Video: Sex abuse lawsuits lead to bankruptcy

updated 7/7/2004 11:19:22 AM ET 2004-07-07T15:19:22

Being molested by a priest left James Devereaux with nobody to confess to. What he could not find at the confessional as a boy, Devereaux hoped he would find in court as a man.

But just as Devereaux and his lawyer were preparing to sue the late Rev. Maurice Grammond, the Portland Archdiocese announced it was filing for bankruptcy.

The archdiocese took action because of the steep costs from clergy sex abuse lawsuits, halting the trial of a lawsuit against Grammond, accused of sexually abusing more than 50 boys in the 1980s.

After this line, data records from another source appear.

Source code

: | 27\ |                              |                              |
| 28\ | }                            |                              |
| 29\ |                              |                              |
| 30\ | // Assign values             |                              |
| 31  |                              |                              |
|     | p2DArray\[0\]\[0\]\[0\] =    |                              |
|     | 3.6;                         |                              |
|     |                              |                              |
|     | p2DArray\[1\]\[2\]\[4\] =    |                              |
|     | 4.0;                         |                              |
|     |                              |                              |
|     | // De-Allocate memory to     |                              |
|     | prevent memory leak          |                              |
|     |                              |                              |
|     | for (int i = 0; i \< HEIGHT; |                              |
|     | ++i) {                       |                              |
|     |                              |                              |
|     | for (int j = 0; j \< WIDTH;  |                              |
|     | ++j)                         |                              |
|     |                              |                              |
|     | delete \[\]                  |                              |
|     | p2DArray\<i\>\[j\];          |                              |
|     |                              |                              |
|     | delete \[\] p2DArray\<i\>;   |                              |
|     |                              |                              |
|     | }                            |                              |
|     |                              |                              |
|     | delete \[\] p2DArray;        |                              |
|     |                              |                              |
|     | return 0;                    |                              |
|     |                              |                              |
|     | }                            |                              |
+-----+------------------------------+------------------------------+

Devereaux said he would persevere despite the Chapter 11 bankruptcy filing, an unprecedented step that could open the Roman Catholic archdiocese to new levels of court scrutiny.

“We will continue our fight to finally get the archdiocese to accept the sin of its crimes,” said Devereaux, a 52-year-old rancher who said he was raped repeatedly by Grammond beginning in 1964 in the southern Oregon logging town of Oakridge.

“I had been taught as a child that God is Almighty,” he said, “and the priest is his representative.”

No other American diocese has filed for bankruptcy, though Boston threatened to do so at the height of the abuse crisis that erupted there two years ago. The Diocese of Tucson, Ariz., has said it will decide whether to seek court protection before an abuse trial there in September.

Plaintiffs in the two lawsuits involving Grammond have sought a total of more than $160 million.

The archdiocese and its insurers already have paid more than $53 million to settle more than 130 claims dating to 1950 by people who say they were abused by priests. Most of those lawsuits have been filed since 1999.

The bankruptcy filing includes claims against the diocese from 20 pending priest abuse lawsuits, ranging in amounts from $5.1 million to $135 million. It also includes what appears to be a $22.3 million bank loan.

The filing did not include a list of the archdiocese’s assets, which will be filed later.

Bud Bunce, spokesman for the 356,000-member archdiocese, said church operations will continue as usual.

“All the parishes will continue with their regular services,” Bunce said. “For the most part we anticipate the normal, everyday types of activities we do will continue.”

Chapter 11 bankruptcy frees an organization from the threat of creditors’ lawsuits while it reorganizes. However, it also could open church records to public scrutiny, and could require church leaders to cede some financial control to the courts.

Archbishop John G. Vlazny said the archdiocese tried to settle with the plaintiffs, but could not afford their offer.

“The pot of gold is pretty much empty right now,” Vlazny said.

Plaintiffs’ attorney David Slader countered that the church was simply trying to avoid the details of the lawsuits coming out in court. “The bishop hasn’t begun to touch his pot. He is lying,” Slader said.

“The archdiocese is one of the wealthiest corporations in Oregon,” Slader said. He said the archdiocese owns over $500 million in tax-assessed properties, and has many investments.

Bunce declined to disclose the value of church assets.

Grammond served as a priest throughout the state from 1950 to 1985, when he took sick leave. Allegations of sexual abuse against Grammond were first reported in 1991, but the charges didn’t become public until 1999 when a former altar boy sued him and the archdiocese. Grammond was suspended when he refused to fully cooperate in the church investigation.

In a deposition taken before his death, Grammond said, “I’d say these children abused me. They’d dive in my lap to get sexual excitement.”

The Archdiocese of Boston was flooded with hundreds of civil lawsuits and considered bankruptcy, but opted to sell church real estate worth millions to settle claims.

In the 1990s, the Archdiocese of Santa Fe, N.M., was brought to the brink of bankruptcy, and had to borrow from parish savings accounts to pay out millions of dollars because of abuse claims.

“Dozens of dioceses facing lawsuits for sexual abuse by priests threatened to file for bankruptcy, but none has gone this far. The threats to file have been calculated schemes by both defense attorneys and public relations officers,” said Barbara Blaine, president of the Chicago-based Survivors Network of those Abused by Priests.

Nationwide, abuse cases are known to have cost the church more than $650 million since 1950. Still, relatively few molestation lawsuits have gone to trial in the United States; many settle beforehand.

Bill Crane, who heads the Oregon chapter of the Survivors Network, said abuse is “like taking a nail out of a wall. The nail’s gone, but the hole is still there. It’s never going to go away.”

Crane, 38, said he moved to Oregon from Mendham, N.J., where he and his twin brother were molested as boys by the Rev. James Hanley.

“The Vatican needs to sell a few paintings if they think they can’t afford to pay for this,” he said.